Remote work is a big deal for personal freedom


One of the most favorable outcomes of the COVID-19 pandemic is the forced experimentation and adoption of remote work. This might be the most significant change in how we work in several decades. 

Our lives are summations of what we experience every moment. When you take on some work, whether as an employee or even as an entrepreneur, you sacrifice some freedom around how you live in exchange for compensation. 

More specifically, you sacrifice freedoms of what, how, with who, when, and where.

1. Freedom of curiosity (what/how): to do what you want to and how you want to. 

2. Freedom of company (who): who you work with and spend time with. 

3. Freedom of time (when): to do things when you feel like it. 

4. Freedom of location (where): to live and be where you want. 

This sacrifice of freedoms is why a lot of people dislike work and look forward to retirement. At its worst, when you lose all these freedoms and don't get compensated, it is slavery. On the other hand, you see entrepreneurs who seem to work all the time but enjoy it too, and that's because they have all these freedoms. 

You can retain and even channel some of the first two freedoms - freedom of curiosity and company - if you intentionally pick a company, team, culture, and role that matches your interests, values, and personality. You may retain even more if you start your own company, or become a freelancer, and define those for yourself. With remote work, you can choose to live in a low-cost area, thereby reducing the compensation you need and rebalance your time between work and other curiosities. 

With traditional physical offices, you lose a lot of the last two freedoms - your freedom of time and location - as you have to go into a particular place at certain times every weekday. 

But with remote jobs, you retain nearly all of your freedom of location. You can choose where you want to live that suits your lifestyle - in a bustling city, beach town, farmland, etc. - without concerns about your job opportunities or commute. You can choose to travel, move cities, or put down long-term roots. You can choose to stay close to friends, family, and communities that you care for. 

You also gain freedom of time in a few ways. You save 1-2 hours each day skipping the commute (or ~10% of your waking hours). With async work, you can schedule work hours to accommodate your preferred lifestyle - like exercise, chores, or spend time with kids - and energy or inspiration levels, rather than strictly aligning to a group schedule. 

Another significant psychological benefit of these two freedoms is that they can reduce the influence of work on your identity and make us much more holistic, multi-dimensional, and happier. 

So you can unlock 2 of 4 degrees of freedom with remote and async work, which is huge for life satisfaction. 


But will the quality of work suffer? 

The shared physical space and fixed time model made sense with farm and factory jobs. The model was extended to creative work when there was no internet or laptops and wasn't critically revisited to a large extent until now. 

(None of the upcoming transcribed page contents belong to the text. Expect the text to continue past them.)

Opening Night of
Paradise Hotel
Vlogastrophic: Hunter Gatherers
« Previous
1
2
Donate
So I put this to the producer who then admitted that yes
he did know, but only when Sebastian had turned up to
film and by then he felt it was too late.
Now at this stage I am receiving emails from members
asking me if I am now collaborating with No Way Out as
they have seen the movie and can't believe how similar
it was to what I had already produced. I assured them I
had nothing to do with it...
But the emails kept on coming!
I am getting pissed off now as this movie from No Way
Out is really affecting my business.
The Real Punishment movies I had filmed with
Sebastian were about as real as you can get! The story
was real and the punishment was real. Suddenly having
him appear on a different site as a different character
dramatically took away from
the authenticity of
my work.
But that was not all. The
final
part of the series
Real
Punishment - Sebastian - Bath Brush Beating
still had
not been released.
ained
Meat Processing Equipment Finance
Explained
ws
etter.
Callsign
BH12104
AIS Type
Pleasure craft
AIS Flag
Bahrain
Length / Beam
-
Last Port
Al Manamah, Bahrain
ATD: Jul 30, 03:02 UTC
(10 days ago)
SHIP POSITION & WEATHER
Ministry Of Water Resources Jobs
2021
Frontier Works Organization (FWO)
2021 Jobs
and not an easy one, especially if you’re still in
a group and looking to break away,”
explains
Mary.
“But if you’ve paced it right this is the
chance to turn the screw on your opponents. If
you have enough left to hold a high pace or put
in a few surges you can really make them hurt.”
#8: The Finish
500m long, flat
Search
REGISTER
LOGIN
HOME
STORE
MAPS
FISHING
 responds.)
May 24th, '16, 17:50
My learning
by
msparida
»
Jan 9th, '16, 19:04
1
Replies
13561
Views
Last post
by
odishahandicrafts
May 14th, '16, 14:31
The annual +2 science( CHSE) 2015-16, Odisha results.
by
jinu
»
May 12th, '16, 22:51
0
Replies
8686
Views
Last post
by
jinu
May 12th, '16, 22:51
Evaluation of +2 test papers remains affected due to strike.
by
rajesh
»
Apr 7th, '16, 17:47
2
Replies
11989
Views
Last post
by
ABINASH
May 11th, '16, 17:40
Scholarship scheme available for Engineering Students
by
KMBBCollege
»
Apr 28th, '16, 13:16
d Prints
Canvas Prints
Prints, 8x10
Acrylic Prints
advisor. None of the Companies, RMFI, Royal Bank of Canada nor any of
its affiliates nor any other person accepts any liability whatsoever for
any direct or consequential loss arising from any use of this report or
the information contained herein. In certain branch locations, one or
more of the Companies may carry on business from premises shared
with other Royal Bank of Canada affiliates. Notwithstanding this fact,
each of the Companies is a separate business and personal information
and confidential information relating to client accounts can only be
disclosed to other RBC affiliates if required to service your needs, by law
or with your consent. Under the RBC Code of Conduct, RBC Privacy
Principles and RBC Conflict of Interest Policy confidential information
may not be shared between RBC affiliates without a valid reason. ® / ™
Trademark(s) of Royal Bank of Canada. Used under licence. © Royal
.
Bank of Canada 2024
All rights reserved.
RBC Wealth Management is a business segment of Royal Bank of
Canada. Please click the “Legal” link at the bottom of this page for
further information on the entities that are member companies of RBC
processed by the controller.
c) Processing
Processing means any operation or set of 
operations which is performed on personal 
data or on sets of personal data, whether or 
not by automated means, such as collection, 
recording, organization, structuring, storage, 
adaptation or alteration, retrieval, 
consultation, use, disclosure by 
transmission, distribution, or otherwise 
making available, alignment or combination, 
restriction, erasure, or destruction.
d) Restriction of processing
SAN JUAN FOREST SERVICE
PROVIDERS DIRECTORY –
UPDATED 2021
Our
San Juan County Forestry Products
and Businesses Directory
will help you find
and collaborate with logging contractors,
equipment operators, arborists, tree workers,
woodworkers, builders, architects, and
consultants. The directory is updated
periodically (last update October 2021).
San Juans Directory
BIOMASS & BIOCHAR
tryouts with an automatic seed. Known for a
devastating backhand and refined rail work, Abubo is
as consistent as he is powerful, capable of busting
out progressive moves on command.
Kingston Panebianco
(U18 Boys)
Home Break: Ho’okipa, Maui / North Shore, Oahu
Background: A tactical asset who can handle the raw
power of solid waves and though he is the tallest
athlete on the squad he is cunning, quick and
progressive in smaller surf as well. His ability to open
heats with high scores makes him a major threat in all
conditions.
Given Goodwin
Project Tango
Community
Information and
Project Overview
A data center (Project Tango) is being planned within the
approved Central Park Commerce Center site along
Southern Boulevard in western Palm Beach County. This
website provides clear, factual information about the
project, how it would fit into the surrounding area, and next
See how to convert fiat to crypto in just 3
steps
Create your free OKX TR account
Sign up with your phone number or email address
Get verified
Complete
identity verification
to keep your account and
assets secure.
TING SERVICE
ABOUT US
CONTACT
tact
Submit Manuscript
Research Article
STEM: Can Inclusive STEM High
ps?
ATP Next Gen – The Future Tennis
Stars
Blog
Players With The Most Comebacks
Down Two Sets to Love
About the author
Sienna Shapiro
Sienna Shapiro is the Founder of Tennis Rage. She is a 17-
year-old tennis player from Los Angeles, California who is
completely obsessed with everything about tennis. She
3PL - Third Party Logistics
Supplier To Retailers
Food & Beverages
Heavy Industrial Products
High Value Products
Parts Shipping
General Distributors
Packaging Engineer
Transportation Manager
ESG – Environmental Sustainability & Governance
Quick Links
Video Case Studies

Creative work needs teamwork and collaboration. Shared physical presence and casual interactions evoke emotions and creative collisions in a way that moving faces on a screen cannot. Zoom and screen fatigue is also real and staying home can feel mundane. I think those are the main Achilles heels of remote work.  New employees, junior employees, or social people, who require more help or enjoy the interactions, may feel this pain even more. 

You can also argue that activities like group brainstorming are more effective in an in-person setting. But in my opinion, most large group brainstorming sessions go poorly anyway, and the effectiveness depends more on the facilitation and the group rather than physical presence. In a hybrid workplace, where some people work remotely and others don't, these issues may amplify even more and hurt remote workers in both relationships and career progression. 

We can solve the problems of teamwork and collaboration more surgically. Intentional periodic meetups and offsite, more explicit and clear written communication and processes, and well-structured online social hours can help. Shared neighborhood workspaces (like WeWork) can solve some of the social connection and real-estate issues. I'm also confident that the tools, processes, culture, and personal routines will only evolve and improve dramatically over time (it's only been a year of large-scale remote work, and we have made good strides!). Gitlab, an entirely remote startup that's now worth over $6B, has published an excellent guide to remote working. Basecamp, another remote-first company, published a book on the topic. 

On the positive side, I think remote and async work is leaps and bounds better for deep focused work, inspiration, and diversity - which are all really important for creative work and hard to achieve in a crowded office space, with a group schedule in a single city. As Paul Graham says in one of his essays, "There's not much overlap between conventional office hours and the optimal time for hacking, or conventional offices and the optimal place for it." A part of the extra time freed up from commute can also go into productive work. 

Besides the freedom and quality of work, there are many positives for societies. Reduced commutes will reduce traffic and emissions. The ability to work any job from anywhere will improve economic access, reduce crowding, real-estate prices in dense cities, quality of life, and happiness. There will be some displacements and downsides due to these effects, like potential reduction in wages and impact on small businesses and jobs that revolve around physical workplaces. 

I'm rooting hard for remote work to take off and become the norm for all these reasons! It isn't going to be without challenges, but I think the prize - freedom - is well worth it.